The Australian Shepherd, also known by dog lovers as an Aussie, was first identified in the US in the 1840s. These animals are known to be loyal, energetic and affectionate with their owners. Like many other dogs, the pros and cons of an Australian Shepherd are highly dependent on the expectations of the individual pet owners. This breed is categorized as a herding dog and is happiest when kept busy or entertained with a task. As highly intelligent dogs, Aussies are easy to train and are eager to learn.
Australian Shepherds have wonderful personalities and adapt well to families with children and other dogs. Despite being high-energy animals, these dogs are not aggressive and make ideal companions in an active household. While they tend to herd or nip people, these traits are usually well managed with early training and lots of exercise each day. Families may find these dogs as excellent partners in playing fetch or running alongside a bicycle.
Aussies are one of the smartest breeds of dog. This, combined with their high-energy personalities, make them ideal for learning tricks or tasks. Australian Shepherds do well with agility competitions or as active ranch herders. With any high-performing animal, owners must ensure a secured yard or leash is available, as the curious mind of an Aussie may lead to occasional escapes.
Australian Shepherds has an innate protective streak and may be wary of strangers, making them excellent watchdogs. With appropriate and early socialization, these dogs can learn to adapt to household guests. Aussies thrive on human companionship and thrive when they are providing a service to their owners. They will make it their role to alert their pet-parents to possible dangers or incoming strangers whenever possible.
All Aussies have a double-coat of fur which effectively protects the animal against all types of weather. A tougher outer coat acts as a waterproof barrier, while the fluffier undercoat acts as insulation in either hot or cold temperatures. This makes the dog a hearty companion on farms or ranches, for outdoor sports, or for those living in regions with climate variations.
These mid-sized dogs range in size from 40-65 pounds and may be as tall as 23 inches. This makes them a manageable size for on-leash walks or training, or to transport in a car. For families needing a smaller sized animal, some breeders now offer miniature versions of the original Australian Shepherds. While Aussies can easily become overweight, their willingness and need for daily exercise makes weight-management easy to achieve.
Australian Shepherds, bred to be working and herding dogs, are very high-energy animals and require daily exercise. Owners may find that a dog left alone or without adequate daily physical activity will bore easily and could cause destruction indoors. With a daily routine of outdoor stimulation, these dogs will be excellent household pets.

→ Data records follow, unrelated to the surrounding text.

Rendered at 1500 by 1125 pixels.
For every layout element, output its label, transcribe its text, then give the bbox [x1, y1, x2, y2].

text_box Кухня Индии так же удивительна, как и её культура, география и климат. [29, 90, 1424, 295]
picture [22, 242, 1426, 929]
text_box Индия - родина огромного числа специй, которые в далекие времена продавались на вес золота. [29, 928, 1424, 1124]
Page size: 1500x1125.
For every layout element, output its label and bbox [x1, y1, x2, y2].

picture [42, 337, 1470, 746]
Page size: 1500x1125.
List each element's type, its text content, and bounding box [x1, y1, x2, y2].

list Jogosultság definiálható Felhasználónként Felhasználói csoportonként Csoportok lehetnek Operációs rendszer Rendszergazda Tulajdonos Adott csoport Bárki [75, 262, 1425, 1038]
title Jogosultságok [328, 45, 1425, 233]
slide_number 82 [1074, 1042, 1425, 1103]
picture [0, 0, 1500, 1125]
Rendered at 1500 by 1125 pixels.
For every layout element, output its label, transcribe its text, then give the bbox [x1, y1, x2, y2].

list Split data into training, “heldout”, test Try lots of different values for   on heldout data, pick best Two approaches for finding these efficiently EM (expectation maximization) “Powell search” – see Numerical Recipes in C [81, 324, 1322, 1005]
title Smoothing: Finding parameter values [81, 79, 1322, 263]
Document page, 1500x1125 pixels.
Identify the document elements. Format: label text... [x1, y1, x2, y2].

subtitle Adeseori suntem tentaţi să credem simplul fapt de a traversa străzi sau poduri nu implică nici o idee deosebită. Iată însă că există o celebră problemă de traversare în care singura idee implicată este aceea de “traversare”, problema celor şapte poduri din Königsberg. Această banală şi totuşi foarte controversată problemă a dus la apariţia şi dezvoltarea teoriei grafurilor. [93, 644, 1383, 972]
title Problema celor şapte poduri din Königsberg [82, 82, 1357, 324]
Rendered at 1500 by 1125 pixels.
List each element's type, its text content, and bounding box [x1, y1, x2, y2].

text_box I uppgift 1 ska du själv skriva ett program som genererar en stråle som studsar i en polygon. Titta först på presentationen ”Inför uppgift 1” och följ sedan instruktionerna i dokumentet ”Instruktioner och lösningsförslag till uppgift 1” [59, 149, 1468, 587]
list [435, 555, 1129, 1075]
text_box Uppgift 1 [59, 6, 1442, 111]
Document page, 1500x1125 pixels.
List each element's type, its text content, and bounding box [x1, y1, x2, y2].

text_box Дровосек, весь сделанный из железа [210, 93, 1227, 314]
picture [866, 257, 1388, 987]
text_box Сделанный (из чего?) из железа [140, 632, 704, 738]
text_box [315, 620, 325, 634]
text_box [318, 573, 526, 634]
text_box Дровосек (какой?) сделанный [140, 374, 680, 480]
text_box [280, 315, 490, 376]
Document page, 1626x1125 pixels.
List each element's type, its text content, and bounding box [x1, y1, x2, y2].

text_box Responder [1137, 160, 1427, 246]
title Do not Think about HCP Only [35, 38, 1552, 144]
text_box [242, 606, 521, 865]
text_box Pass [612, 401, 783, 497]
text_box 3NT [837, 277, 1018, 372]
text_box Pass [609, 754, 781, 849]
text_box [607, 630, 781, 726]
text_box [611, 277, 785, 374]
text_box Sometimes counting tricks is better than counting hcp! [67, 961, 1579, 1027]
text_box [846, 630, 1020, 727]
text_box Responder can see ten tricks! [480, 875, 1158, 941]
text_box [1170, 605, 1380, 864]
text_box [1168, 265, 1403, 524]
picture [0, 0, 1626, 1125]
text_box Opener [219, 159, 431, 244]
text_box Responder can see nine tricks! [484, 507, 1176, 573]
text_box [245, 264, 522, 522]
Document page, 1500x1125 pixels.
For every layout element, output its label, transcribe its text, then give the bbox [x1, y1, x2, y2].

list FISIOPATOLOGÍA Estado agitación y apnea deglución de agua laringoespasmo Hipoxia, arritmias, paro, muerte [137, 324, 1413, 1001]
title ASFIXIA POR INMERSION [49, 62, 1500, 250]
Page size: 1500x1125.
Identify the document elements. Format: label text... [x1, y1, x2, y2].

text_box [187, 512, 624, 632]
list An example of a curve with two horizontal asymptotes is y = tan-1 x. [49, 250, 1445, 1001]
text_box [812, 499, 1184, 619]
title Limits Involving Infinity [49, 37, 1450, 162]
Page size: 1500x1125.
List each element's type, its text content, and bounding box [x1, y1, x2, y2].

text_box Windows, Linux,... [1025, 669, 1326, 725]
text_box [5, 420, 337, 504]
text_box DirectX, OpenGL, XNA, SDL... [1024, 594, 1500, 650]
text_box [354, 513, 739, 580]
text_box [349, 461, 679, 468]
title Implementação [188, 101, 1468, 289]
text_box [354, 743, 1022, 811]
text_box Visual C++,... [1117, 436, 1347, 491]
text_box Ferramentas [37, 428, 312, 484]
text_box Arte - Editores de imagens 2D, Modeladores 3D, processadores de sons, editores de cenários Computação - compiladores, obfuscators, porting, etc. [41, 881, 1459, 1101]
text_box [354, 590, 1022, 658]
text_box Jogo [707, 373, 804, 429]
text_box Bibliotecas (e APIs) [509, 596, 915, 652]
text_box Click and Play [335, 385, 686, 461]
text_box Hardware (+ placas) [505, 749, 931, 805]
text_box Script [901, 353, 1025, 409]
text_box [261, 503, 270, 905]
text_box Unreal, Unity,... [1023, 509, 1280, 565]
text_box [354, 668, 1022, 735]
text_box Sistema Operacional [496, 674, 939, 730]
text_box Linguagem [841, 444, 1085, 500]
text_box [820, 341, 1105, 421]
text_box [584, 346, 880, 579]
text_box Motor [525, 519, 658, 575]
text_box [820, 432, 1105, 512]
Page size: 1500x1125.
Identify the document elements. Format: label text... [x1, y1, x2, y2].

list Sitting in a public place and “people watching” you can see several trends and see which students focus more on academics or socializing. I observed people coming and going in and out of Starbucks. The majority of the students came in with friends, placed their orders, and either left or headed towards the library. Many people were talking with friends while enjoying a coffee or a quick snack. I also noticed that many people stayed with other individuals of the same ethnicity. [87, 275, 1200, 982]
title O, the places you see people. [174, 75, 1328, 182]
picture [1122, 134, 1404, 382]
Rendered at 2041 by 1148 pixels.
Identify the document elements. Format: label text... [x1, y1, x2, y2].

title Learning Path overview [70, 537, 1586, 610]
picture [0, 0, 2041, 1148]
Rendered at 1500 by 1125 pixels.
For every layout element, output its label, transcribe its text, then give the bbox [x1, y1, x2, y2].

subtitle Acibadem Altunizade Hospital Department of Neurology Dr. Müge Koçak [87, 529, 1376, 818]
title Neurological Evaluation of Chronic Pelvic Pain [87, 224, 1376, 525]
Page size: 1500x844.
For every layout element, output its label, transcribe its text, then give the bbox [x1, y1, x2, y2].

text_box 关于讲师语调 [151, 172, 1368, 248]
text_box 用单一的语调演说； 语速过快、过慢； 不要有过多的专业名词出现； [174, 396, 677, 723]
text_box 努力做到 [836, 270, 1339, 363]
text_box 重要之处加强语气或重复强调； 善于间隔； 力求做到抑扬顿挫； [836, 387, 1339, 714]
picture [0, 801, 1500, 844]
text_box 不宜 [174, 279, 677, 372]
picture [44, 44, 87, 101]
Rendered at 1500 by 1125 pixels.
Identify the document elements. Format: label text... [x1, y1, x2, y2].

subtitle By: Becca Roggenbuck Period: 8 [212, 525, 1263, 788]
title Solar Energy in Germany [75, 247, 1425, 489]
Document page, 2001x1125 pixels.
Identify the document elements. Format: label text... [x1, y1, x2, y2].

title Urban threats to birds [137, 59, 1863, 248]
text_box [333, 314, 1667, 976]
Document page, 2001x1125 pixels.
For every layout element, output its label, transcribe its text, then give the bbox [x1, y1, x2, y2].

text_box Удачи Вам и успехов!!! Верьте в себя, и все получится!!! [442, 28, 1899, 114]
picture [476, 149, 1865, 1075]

Australian Shepherds have a lot of hair, and this means a lot of grooming. Most owners will find they need to do a thorough brushing each week to remove excess fur or release matted clumps. Also, twice yearly these dogs shed more excessively, so owners will want to increase the frequency of brushing, with frequent baths where possible. While some dogs enjoy the grooming process, others will struggle squirm, but starting early as a puppy will likely help.
Aussies are genetically predisposed to some serious eye diseases. These can include colobomas, cataracts, detached retinas, and others. To avoid these disorders, the breeder can provide reports from the parents' recent eye exams. Owners of puppies can also ask their veterinarian about routine ophthalmology exams. Just because a dog is more susceptible to a disorder doesn't mean it will happen. Most Australian Shepherds live fully content lives with none of these eye issues, but its important for potential owners to understand the risks.
Hip dysplasia is a common genetic malformation in the hip socket of some dogs, including Australian Shepherds. Over time, improper wear and tear on the hip joint can lead to arthritis pain, and sometimes surgery. Breeders should be able to provide medical confirmation of the parents' hip health to potential buyers. Dogs who get adequate exercise and a healthy diet will also generally experience fewer issues.
The main reason so many of us have dogs is for love and companionship. While there are many factors to consider before choosing a pet, most owners would agree that the quirks, issues, and work involved with their dog were all worth it. Whether these issues are pros or cons in your mind, the real value is in the joy a dog brings to the family.